The description regarding the onset of the pandemic at the beginning of 2020 has been described as particularly brutal, calling February as being "a wasted month."

Official Failures Highlighted

  • It questions why Boris Johnson did not to convene any session of the Cobra emergency committee during February.
  • The response to the virus effectively halted during the mid-term vacation.
  • By the second week of that March, the situation was described as "almost calamitous," due to inadequate plan, a lack of testing and consequently little understanding regarding how far the virus had circulated.

What Could Have Been

Even though acknowledging that the choice to implement confinement proved to be without precedent and hugely difficult, implementing further steps to curb the spread of the virus earlier would have allowed that one could have been prevented, or at least been less lengthy.

By the time confinement became unavoidable, the report noted, if implemented imposed on 16 March, estimates showed that could have cut the count of lives lost within England in the first wave of Covid by almost half, representing 23,000 deaths prevented.

The omission to understand the scale of the threat, or the immediacy of response it necessitated, meant that by the time the option of a mandatory lockdown was first discussed it had become belated so that a lockdown had become unavoidable.

Recurring Errors

The investigation also highlighted how several similar mistakes – responding belatedly and underestimating the speed together with effect of the virus's transmission – were later repeated subsequently in 2020, as measures were lifted only to be delayed restored due to contagious mutations.

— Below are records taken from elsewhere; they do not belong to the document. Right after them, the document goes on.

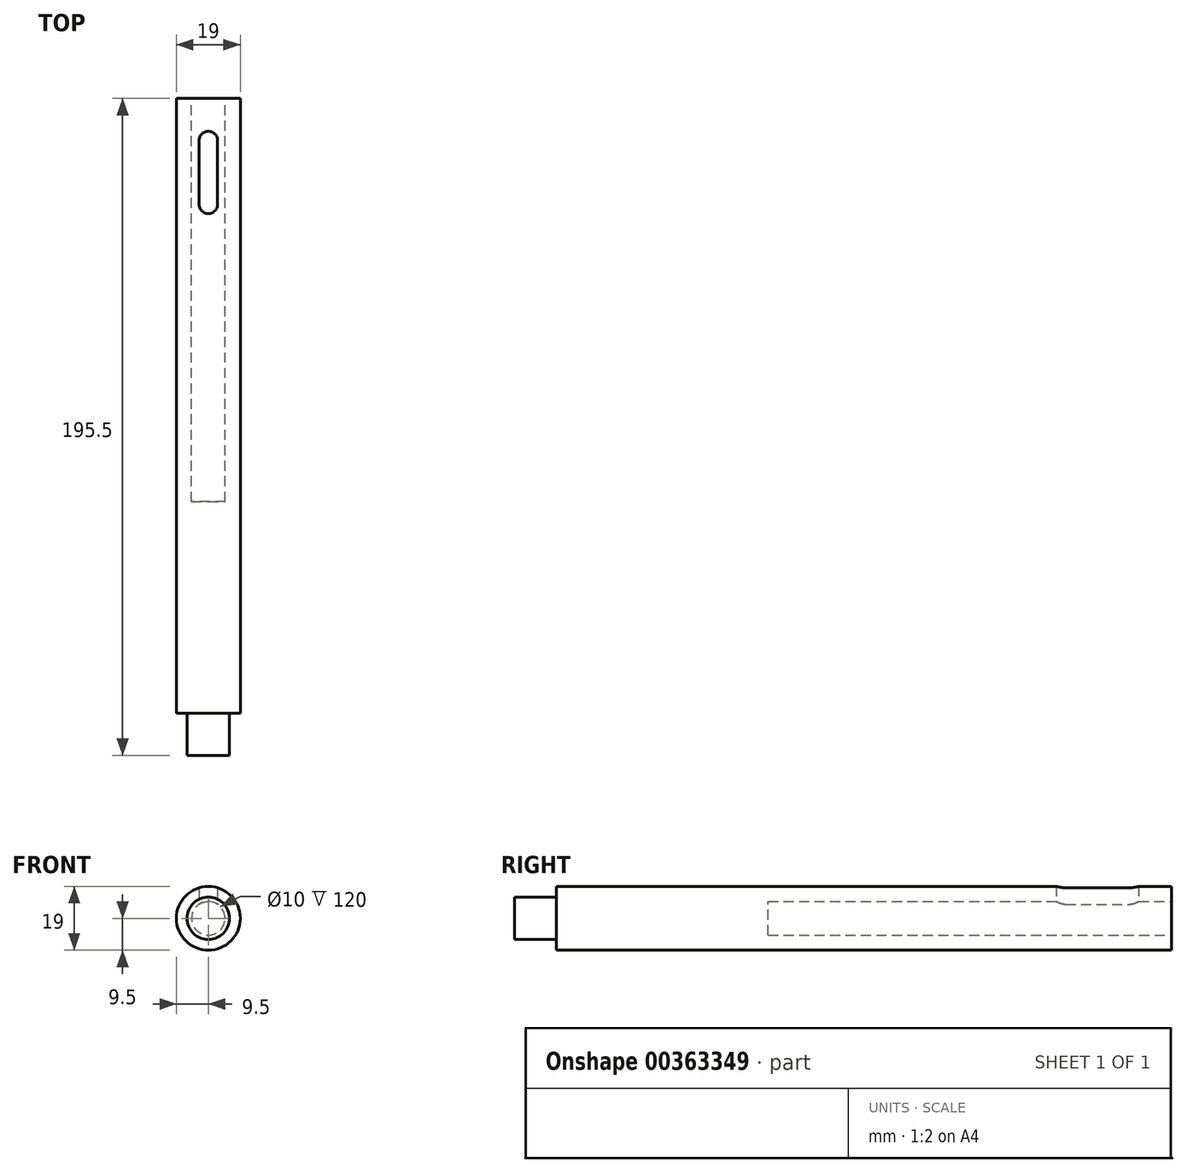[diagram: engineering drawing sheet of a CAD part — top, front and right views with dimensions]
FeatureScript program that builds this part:
annotation { "Feature Type Name" : "Feature", "Feature Type Description" : "" }
export const myFeature = defineFeature(function(context is Context, id is Id, definition is map)
    precondition{}
    {
        {
            var Q0;
            Q0=qCreatedBy(makeId("Front.planeOp"),FACE);
            var sketch = newSketch(context, id + "F0", { "sketchPlane" : qUnion([Q0])});
            skCircle(sketch, "E0", {"center": v(0, 0) * mm, "radius": 9.5 * mm});
            skCircle(sketch, "E1", {"center": v(0, 0) * mm, "radius": 5 * mm});
            skLineSegment(sketch, "E2", {"start": v(0, 20.65) * mm, "end": v(0, -19.38) * mm});
            skSolve(sketch);
        }
        {
            var Q0;
            {var subQ0=sQuery(id+"F0.wireOp",EDGE,"E2");var subQ1=sQuery(id+"F0.wireOp",EDGE,"E0");var subQ2=makeQuery(id+"F0.imprint","INTERSECT",VERTEX,{"disambiguationData":[OD(0.0)],"derivedFrom":[subQ1,subQ0]});Q0=makeQuery(id+"F0.imprint","IMPRINT",FACE,{"disambiguationData":[TD([[makeQuery(id+"F0.imprint","IMPRINT",EDGE,{"disambiguationData":[TD([[subQ2,-1.0]])],"derivedFrom":subQ1}),1.0]])]});}
            var Q1;
            {var subQ0=sQuery(id+"F0.wireOp",EDGE,"E2");var subQ1=sQuery(id+"F0.wireOp",EDGE,"E1");var subQ2=makeQuery(id+"F0.imprint","INTERSECT",VERTEX,{"disambiguationData":[OD(0.0)],"derivedFrom":[subQ1,subQ0]});Q1=makeQuery(id+"F0.imprint","IMPRINT",FACE,{"disambiguationData":[TD([[makeQuery(id+"F0.imprint","IMPRINT",EDGE,{"disambiguationData":[TD([[subQ2,-1.0]])],"derivedFrom":subQ1}),1.0]])]});}
            var Q2;
            {var subQ0=sQuery(id+"F0.wireOp",EDGE,"E2");var subQ1=sQuery(id+"F0.wireOp",EDGE,"E1");var subQ2=makeQuery(id+"F0.imprint","INTERSECT",VERTEX,{"disambiguationData":[OD(0.0)],"derivedFrom":[subQ1,subQ0]});Q2=makeQuery(id+"F0.imprint","IMPRINT",FACE,{"disambiguationData":[TD([[makeQuery(id+"F0.imprint","IMPRINT",EDGE,{"disambiguationData":[TD([[subQ2,1.0]])],"derivedFrom":subQ1}),1.0]])]});}
            var Q3;
            {var subQ0=sQuery(id+"F0.wireOp",EDGE,"E2");var subQ1=sQuery(id+"F0.wireOp",EDGE,"E0");var subQ2=makeQuery(id+"F0.imprint","INTERSECT",VERTEX,{"disambiguationData":[OD(0.0)],"derivedFrom":[subQ1,subQ0]});Q3=makeQuery(id+"F0.imprint","IMPRINT",FACE,{"disambiguationData":[TD([[makeQuery(id+"F0.imprint","IMPRINT",EDGE,{"disambiguationData":[TD([[subQ2,1.0]])],"derivedFrom":subQ1}),1.0]])]});}
            extrude(context, id + "F1", {"entities" : qUnion([Q0, Q1, Q2, Q3]), "depth" : 183 * mm});
        }
        {
            var Q0;
            {var subQ0=sQuery(id+"F0.wireOp",EDGE,"E2");var subQ1=sQuery(id+"F0.wireOp",EDGE,"E1");var subQ2=makeQuery(id+"F0.imprint","INTERSECT",VERTEX,{"disambiguationData":[OD(0.0)],"derivedFrom":[subQ1,subQ0]});Q0=makeQuery(id+"F0.imprint","IMPRINT",FACE,{"disambiguationData":[TD([[makeQuery(id+"F0.imprint","IMPRINT",EDGE,{"disambiguationData":[TD([[subQ2,-1.0]])],"derivedFrom":subQ1}),1.0]])]});}
            var Q1;
            {var subQ0=sQuery(id+"F0.wireOp",EDGE,"E2");var subQ1=sQuery(id+"F0.wireOp",EDGE,"E1");var subQ2=makeQuery(id+"F0.imprint","INTERSECT",VERTEX,{"disambiguationData":[OD(0.0)],"derivedFrom":[subQ1,subQ0]});Q1=makeQuery(id+"F0.imprint","IMPRINT",FACE,{"disambiguationData":[TD([[makeQuery(id+"F0.imprint","IMPRINT",EDGE,{"disambiguationData":[TD([[subQ2,1.0]])],"derivedFrom":subQ1}),1.0]])]});}
            extrude(context, id + "F2", {"entities" : qUnion([Q0, Q1]), "operationType" : NewBodyOperationType.REMOVE, "depth" : 120 * mm});
        }
        {
            var Q0;
            Q0=qCreatedBy(makeId("Top.planeOp"),FACE);
            var sketch = newSketch(context, id + "F3", { "sketchPlane" : qUnion([Q0])});
            skArc(sketch, "E3", {"start": v(2.75, -12.5) * mm, "mid": v(0, -9.75) * mm, "end": v(-2.75, -12.5) * mm});
            skArc(sketch, "E4", {"start": v(-2.75, -31.5) * mm, "mid": v(0, -34.25) * mm, "end": v(2.75, -31.5) * mm});
            skLineSegment(sketch, "E5", {"start": v(2.75, -12.5) * mm, "end": v(2.75, -31.5) * mm});
            skLineSegment(sketch, "E6", {"start": v(-2.75, -12.5) * mm, "end": v(-2.75, -31.5) * mm});
            skSolve(sketch);
        }
        {
            var Q0;
            Q0 = qSketchRegion(id + "F3", true);
            extrude(context, id + "F4", {"entities" : qUnion([Q0]), "operationType" : NewBodyOperationType.REMOVE, "depth" : 25 * mm});
        }
        {
            var Q0;
            Q0=makeQuery(id+"F1.opExtrude","CAP_FACE",FACE,{"disambiguationData":[OSD([sQuery(id+"F0.wireOp",EDGE,"E0")])],"isStart":false});
            var sketch = newSketch(context, id + "F5", { "sketchPlane" : qUnion([Q0])});
            skCircle(sketch, "E7", {"center": v(0, 0) * mm, "radius": 6.3 * mm});
            skSolve(sketch);
        }
        {
            var Q0;
            Q0=makeQuery(id+"F5.imprint","IMPRINT",FACE,{"disambiguationData":[TD([[makeQuery(id+"F5.imprint","IMPRINT",EDGE,{"derivedFrom":sQuery(id+"F5.wireOp",EDGE,"E7")}),1.0]])]});
            extrude(context, id + "F6", {"entities" : qUnion([Q0]), "operationType" : NewBodyOperationType.ADD, "depth" : 12.5 * mm});
        }
    });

The report calls such repetition "unjustifiable," adding that officials did not to learn lessons over repeated waves.

Final Count

The United Kingdom endured among the deadliest coronavirus outbreaks in Europe, amounting to around 240 thousand virus-related deaths.

The inquiry represents another from the national investigation regarding each part of the response and handling of the pandemic, that was launched two years ago and is expected to run until 2027.

Shannon Martin
Shannon Martin

A passionate traveler and writer dedicated to uncovering the true essence of Australian communities through immersive storytelling.